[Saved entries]
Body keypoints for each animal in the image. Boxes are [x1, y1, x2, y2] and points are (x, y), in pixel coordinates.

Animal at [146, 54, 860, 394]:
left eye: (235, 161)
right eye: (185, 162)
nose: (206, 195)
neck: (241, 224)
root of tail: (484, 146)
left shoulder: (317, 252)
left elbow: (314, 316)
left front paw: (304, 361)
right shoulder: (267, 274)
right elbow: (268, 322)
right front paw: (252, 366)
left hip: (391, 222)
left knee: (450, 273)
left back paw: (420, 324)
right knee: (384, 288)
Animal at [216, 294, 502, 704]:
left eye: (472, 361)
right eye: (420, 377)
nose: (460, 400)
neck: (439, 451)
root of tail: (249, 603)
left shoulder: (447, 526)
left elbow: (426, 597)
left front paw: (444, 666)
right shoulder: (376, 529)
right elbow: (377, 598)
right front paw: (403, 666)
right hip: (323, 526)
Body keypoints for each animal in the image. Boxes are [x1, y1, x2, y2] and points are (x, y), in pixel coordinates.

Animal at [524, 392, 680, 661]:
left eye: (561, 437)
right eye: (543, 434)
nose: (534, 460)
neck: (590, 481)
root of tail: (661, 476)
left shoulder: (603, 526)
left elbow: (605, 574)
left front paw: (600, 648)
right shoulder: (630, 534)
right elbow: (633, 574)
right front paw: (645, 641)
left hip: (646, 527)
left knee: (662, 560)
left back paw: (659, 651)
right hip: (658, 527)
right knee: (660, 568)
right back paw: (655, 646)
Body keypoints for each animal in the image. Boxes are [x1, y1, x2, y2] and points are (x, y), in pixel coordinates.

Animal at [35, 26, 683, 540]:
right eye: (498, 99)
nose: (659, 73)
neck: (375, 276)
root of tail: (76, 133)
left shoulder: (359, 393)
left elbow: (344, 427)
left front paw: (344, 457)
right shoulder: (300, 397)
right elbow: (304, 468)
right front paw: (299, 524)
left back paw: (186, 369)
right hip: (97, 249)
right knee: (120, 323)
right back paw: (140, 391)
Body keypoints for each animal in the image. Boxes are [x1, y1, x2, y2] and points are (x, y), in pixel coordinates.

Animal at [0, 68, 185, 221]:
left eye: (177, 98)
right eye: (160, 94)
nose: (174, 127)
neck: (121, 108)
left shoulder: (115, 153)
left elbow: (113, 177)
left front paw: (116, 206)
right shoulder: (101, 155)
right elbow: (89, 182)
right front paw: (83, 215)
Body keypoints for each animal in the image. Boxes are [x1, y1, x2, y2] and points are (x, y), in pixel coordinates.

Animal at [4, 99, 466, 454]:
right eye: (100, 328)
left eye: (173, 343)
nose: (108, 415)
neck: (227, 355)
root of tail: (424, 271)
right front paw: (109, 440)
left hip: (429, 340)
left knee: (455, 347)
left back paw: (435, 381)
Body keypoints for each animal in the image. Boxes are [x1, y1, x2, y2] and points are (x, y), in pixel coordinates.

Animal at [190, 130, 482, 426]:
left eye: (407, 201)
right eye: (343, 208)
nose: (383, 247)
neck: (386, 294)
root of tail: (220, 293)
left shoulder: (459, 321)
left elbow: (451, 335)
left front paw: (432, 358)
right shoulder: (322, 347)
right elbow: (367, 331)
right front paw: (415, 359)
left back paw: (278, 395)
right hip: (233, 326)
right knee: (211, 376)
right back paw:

WHAT IS BEING ASKED
Your answer must hold the line containing "right front paw: (83, 215)" and all lines after it in the entries above, exactly, and nothing else.

PROBLEM SOLUTION
right front paw: (83, 215)
Body keypoints for each animal in the image. Boxes are [x1, y1, x2, y2] and points are (x, y), in pixel coordinates.

Animal at [4, 99, 466, 454]:
right eye: (100, 328)
left eye: (173, 343)
nose: (108, 415)
neck: (227, 355)
root of tail: (424, 271)
right front paw: (109, 440)
left hip: (429, 340)
left knee: (455, 347)
left back paw: (435, 381)
Body keypoints for each animal in the image. Boxes are [x1, y1, x2, y2] and points are (x, y), in pixel coordinates.

Animal at [190, 130, 482, 426]:
left eye: (407, 201)
right eye: (343, 208)
nose: (383, 247)
neck: (386, 294)
root of tail: (220, 293)
left shoulder: (459, 321)
left elbow: (451, 335)
left front paw: (432, 358)
right shoulder: (322, 347)
right elbow: (367, 331)
right front paw: (415, 359)
left back paw: (278, 395)
right hip: (233, 326)
right knee: (211, 376)
right back paw:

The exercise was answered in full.